My girlfriend and I each have a mac in our home LAN.

I would like to enable iChat to work seamlessly on both our computers.

Obviously, however, NAT port mapping can only redirect certain ports to one computer at a time.
Is there a way to set iChat to use different non-default ports on one of the computers so that we may both use iChat?

While I am at it, I also would like to know where the port for Apple Remote Desktop is defined, so that I can also set it to a non-default value. I often remote to home from work, and having port 5900 open (default port for vnc) strikes me as not overly secure. I would like to change it to something else.

Thanks for any advice.


----------



## bobw (Jan 29, 2007)

I doubt you can change the ports for iChat as it uses AOL servers.

ARD uses UDP port #3283


----------



## khehr (Jan 29, 2007)

Under the preferneces of iChat there is a server settings tab, and you can chage the port there. Might help, I know it helps getting around firewalls at work, I mean........ Have you tried both chatting?  I have changed nothing on my set up at home and both my wife and I can be chatting at the same time, in fact during our fantasy football draft we had 3 chatting on different machines at the same time.


----------



## Giaguara (Jan 30, 2007)

You can still both chat even when you don't change the ports. I assume you are using different accounts so there should not be problems using different accounts in same subnet on same time.
A living proof would be the house here... usually 6 people logged in, and the poor router does all the dirty work. Also the issues that have been ever on with AV parts of chat can have usually been limited to the other side of chat (so whomever anyone was chatting with).


----------



## Satcomer (Jan 30, 2007)

If you want to do networking on/to OS X then check out Apple's Using iChat AV with a firewall or NAT router and "Well Known" TCP and UDP Ports Used By Apple Software Products.


----------



## asinclair (Jan 30, 2007)

Thanks for all your replies.

I guess I just have to hope that the router will be able to figure things out.

Honestly, my girlfriend has not yet expressed any interest in iChat, and she is not in the least an IM user of any protocol.

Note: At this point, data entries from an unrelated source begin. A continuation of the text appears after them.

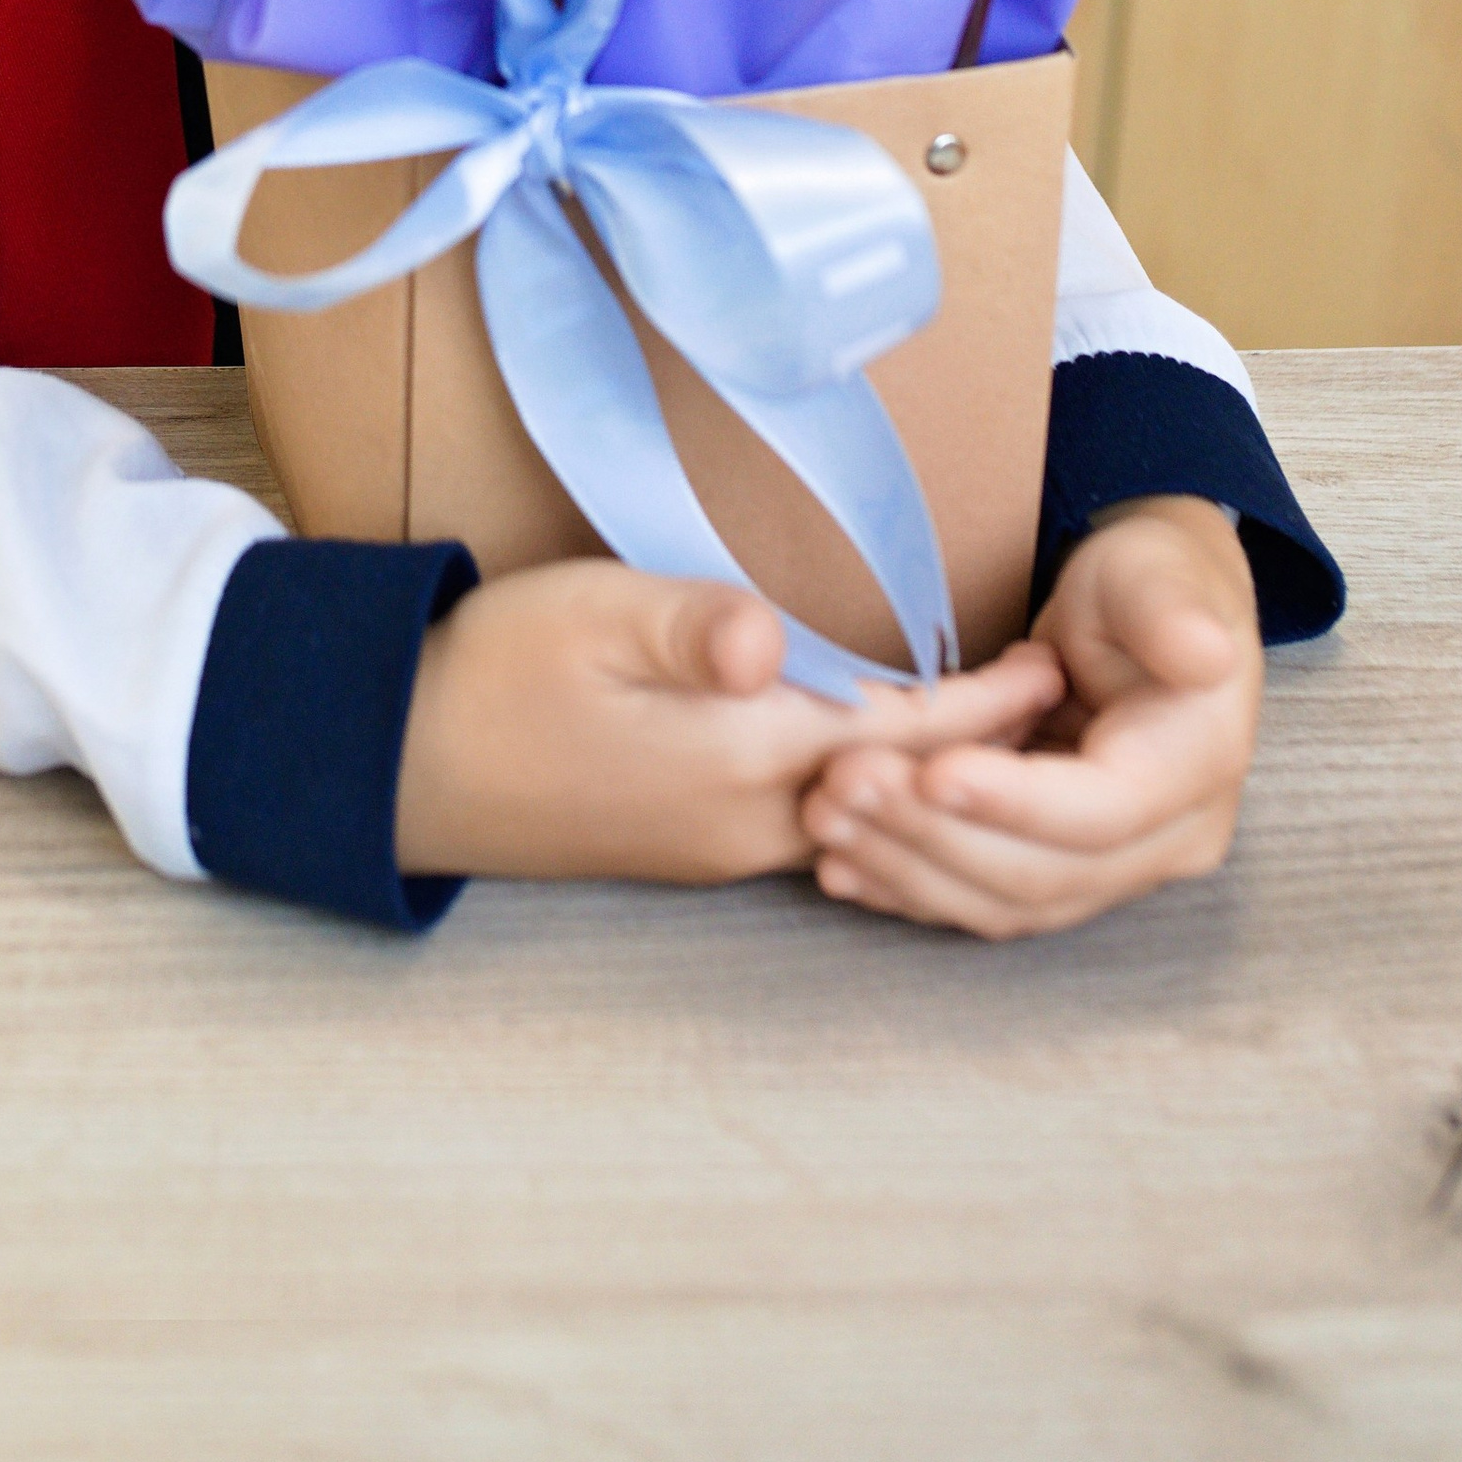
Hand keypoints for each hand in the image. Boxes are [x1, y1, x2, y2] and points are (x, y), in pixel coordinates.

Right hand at [394, 560, 1064, 886]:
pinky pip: (811, 822)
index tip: (1058, 670)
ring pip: (857, 811)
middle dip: (976, 746)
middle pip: (893, 784)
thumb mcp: (586, 616)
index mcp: (735, 757)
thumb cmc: (496, 673)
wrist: (402, 765)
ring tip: (990, 730)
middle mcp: (745, 821)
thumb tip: (773, 639)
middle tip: (1054, 701)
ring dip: (923, 771)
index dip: (982, 703)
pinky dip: (865, 786)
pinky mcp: (689, 842)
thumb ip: (688, 627)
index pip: (894, 732)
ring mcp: (717, 844)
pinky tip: (876, 758)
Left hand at [801, 495, 1262, 938]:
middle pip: (1043, 874)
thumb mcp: (1159, 572)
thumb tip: (1205, 650)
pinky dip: (910, 885)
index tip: (931, 770)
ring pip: (1005, 900)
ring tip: (824, 818)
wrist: (1145, 612)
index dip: (1014, 802)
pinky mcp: (1058, 870)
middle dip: (935, 837)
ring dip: (908, 866)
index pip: (1100, 812)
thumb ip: (1173, 610)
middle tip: (841, 786)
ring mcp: (1111, 866)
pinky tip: (841, 865)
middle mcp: (1163, 840)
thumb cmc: (1149, 579)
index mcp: (1195, 769)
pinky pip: (982, 897)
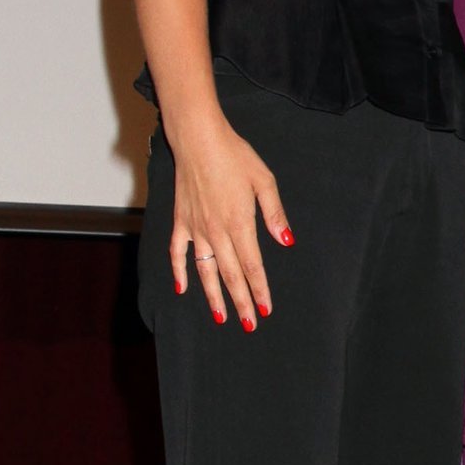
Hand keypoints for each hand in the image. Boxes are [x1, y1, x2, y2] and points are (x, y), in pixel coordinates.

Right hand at [168, 115, 292, 329]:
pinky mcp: (181, 221)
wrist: (198, 139)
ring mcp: (196, 228)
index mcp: (240, 223)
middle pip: (230, 275)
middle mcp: (217, 231)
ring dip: (214, 296)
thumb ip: (275, 215)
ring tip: (222, 317)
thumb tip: (286, 242)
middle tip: (249, 324)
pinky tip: (182, 289)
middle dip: (241, 302)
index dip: (259, 290)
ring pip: (206, 271)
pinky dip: (179, 272)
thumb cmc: (234, 156)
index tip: (266, 309)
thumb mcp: (264, 181)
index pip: (252, 266)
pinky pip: (178, 253)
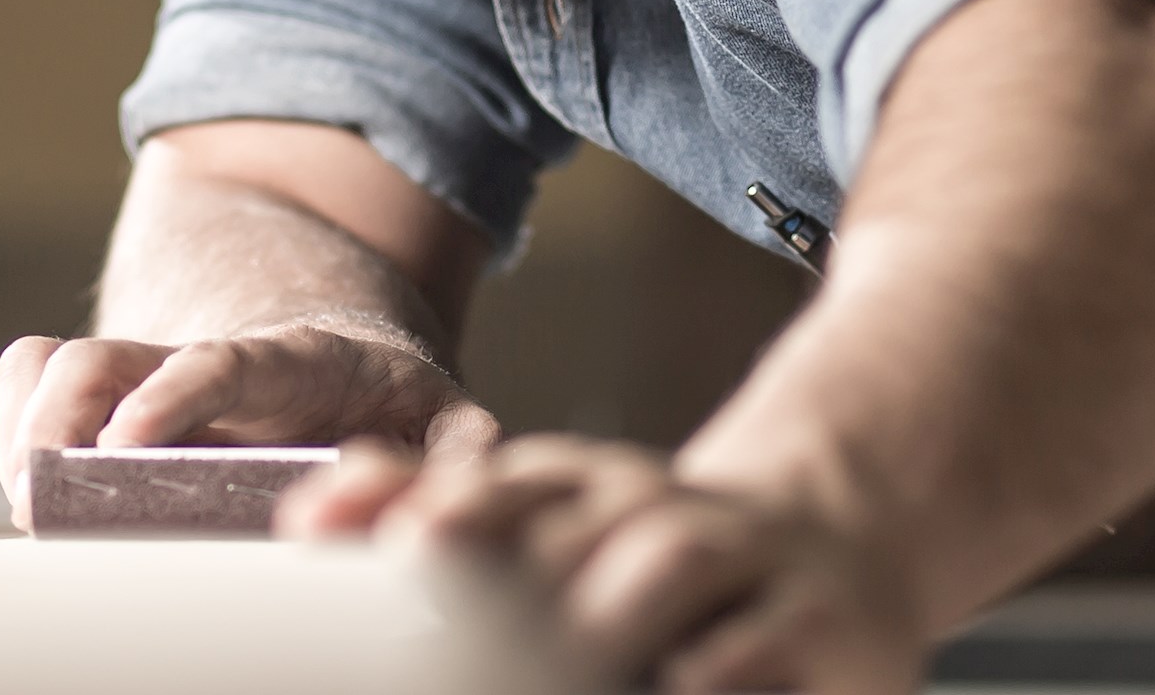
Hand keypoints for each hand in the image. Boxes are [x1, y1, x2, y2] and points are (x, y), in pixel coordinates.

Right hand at [0, 323, 496, 531]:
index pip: (225, 361)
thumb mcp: (441, 420)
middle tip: (42, 501)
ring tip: (29, 510)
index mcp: (291, 363)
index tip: (128, 443)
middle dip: (61, 420)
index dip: (177, 393)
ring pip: (59, 370)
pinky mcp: (111, 397)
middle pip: (105, 361)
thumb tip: (451, 488)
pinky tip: (27, 489)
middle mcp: (203, 360)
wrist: (345, 360)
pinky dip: (15, 422)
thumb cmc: (391, 406)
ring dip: (26, 434)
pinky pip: (37, 378)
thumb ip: (455, 450)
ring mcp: (148, 375)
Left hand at [278, 434, 925, 694]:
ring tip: (558, 649)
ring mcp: (739, 554)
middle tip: (425, 604)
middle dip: (497, 559)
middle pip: (566, 521)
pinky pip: (760, 641)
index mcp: (582, 486)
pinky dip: (716, 666)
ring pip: (666, 561)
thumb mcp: (561, 521)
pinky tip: (678, 683)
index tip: (345, 531)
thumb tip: (311, 514)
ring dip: (603, 606)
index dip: (419, 501)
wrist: (843, 551)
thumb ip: (446, 512)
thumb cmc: (669, 560)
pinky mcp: (816, 617)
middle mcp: (653, 508)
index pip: (491, 479)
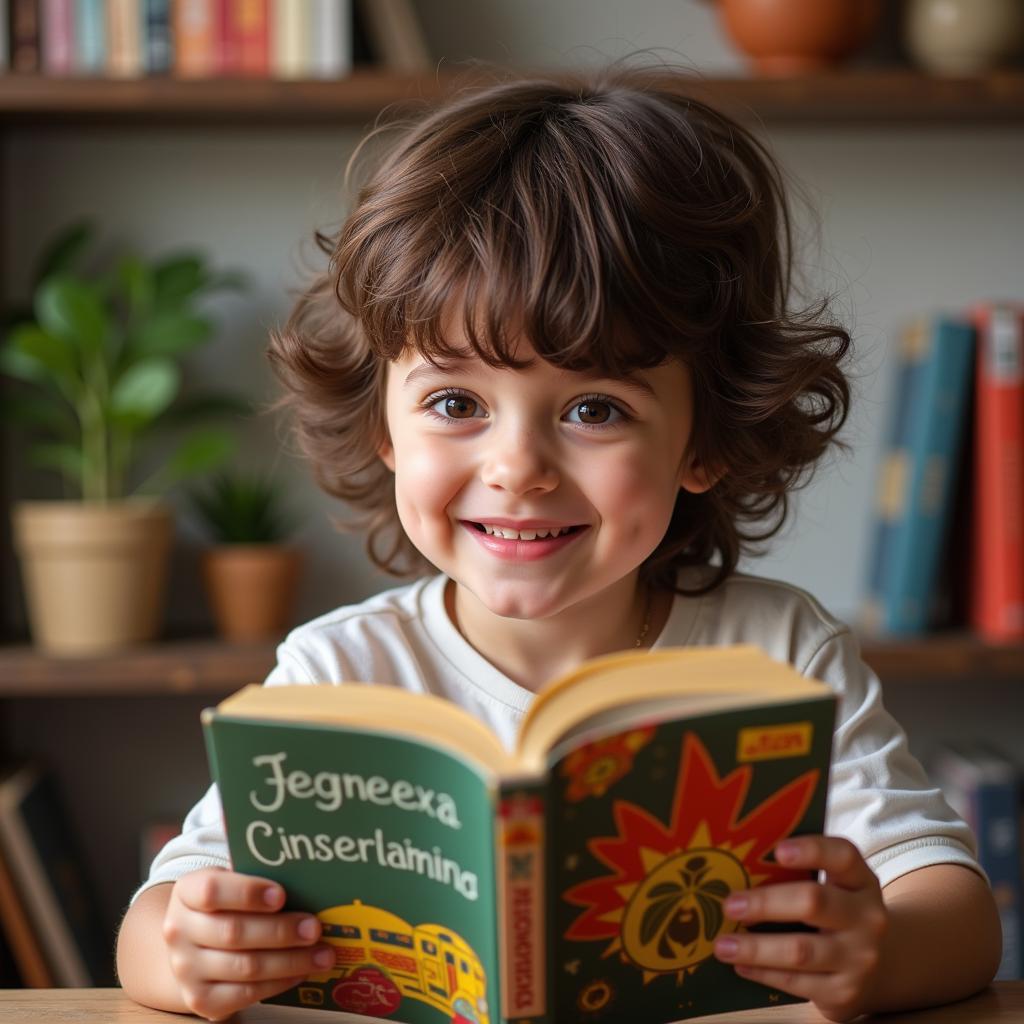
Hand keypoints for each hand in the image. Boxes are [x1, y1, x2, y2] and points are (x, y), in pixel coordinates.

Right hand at [162, 867, 334, 1020]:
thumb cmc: (225, 905)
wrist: (192, 946)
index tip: (282, 895)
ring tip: (322, 953)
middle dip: (281, 931)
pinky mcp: (200, 999)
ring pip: (244, 966)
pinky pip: (245, 994)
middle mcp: (178, 931)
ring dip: (290, 960)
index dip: (248, 892)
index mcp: (186, 891)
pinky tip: (302, 971)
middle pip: (234, 932)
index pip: (212, 890)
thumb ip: (257, 876)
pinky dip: (279, 983)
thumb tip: (306, 876)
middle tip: (315, 928)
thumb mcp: (231, 881)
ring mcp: (186, 969)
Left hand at [712, 835, 886, 1022]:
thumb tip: (736, 865)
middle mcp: (868, 917)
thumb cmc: (837, 912)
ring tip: (722, 945)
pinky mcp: (845, 992)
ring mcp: (860, 957)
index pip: (843, 856)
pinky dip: (763, 973)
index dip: (812, 850)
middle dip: (766, 903)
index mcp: (860, 880)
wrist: (878, 967)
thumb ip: (799, 874)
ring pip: (801, 950)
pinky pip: (797, 982)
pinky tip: (740, 965)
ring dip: (755, 948)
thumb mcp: (834, 887)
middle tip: (730, 905)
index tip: (777, 850)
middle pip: (814, 902)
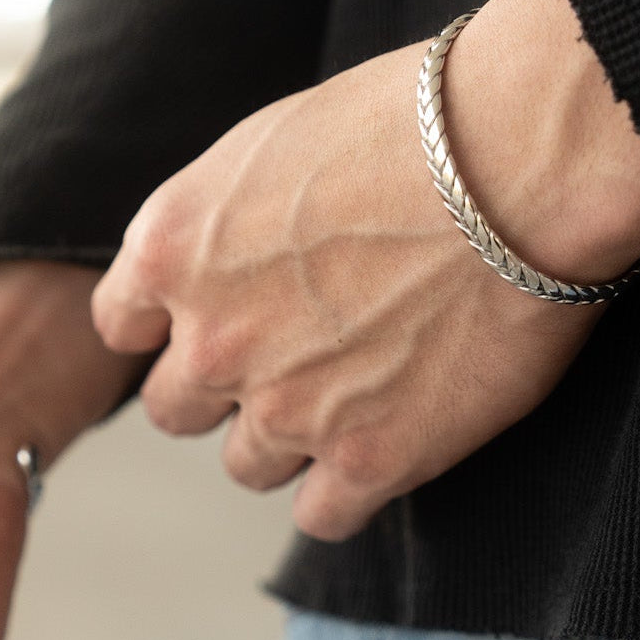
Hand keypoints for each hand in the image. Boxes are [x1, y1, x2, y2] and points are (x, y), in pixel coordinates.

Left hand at [91, 0, 639, 540]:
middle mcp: (212, 339)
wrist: (519, 160)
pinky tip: (384, 447)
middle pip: (175, 409)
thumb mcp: (270, 144)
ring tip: (356, 392)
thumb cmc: (409, 123)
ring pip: (247, 465)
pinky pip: (322, 515)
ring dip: (288, 439)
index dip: (167, 326)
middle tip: (290, 357)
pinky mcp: (368, 457)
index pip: (120, 325)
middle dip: (222, 389)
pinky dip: (348, 490)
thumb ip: (222, 224)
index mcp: (173, 250)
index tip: (212, 317)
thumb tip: (223, 260)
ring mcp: (286, 407)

She used to have AIM on her PC, which she'd set up at her dad's request, and the first thing she would do whenever she used her pc was close down the application.

I am hoping to 'convert' her into iChat, as it would be a nice way to stay in touch during my travels. I will try to test our setup with a simultaneous AV call with my family, and will post a follow-up here, just to let you guys know how it went.


----------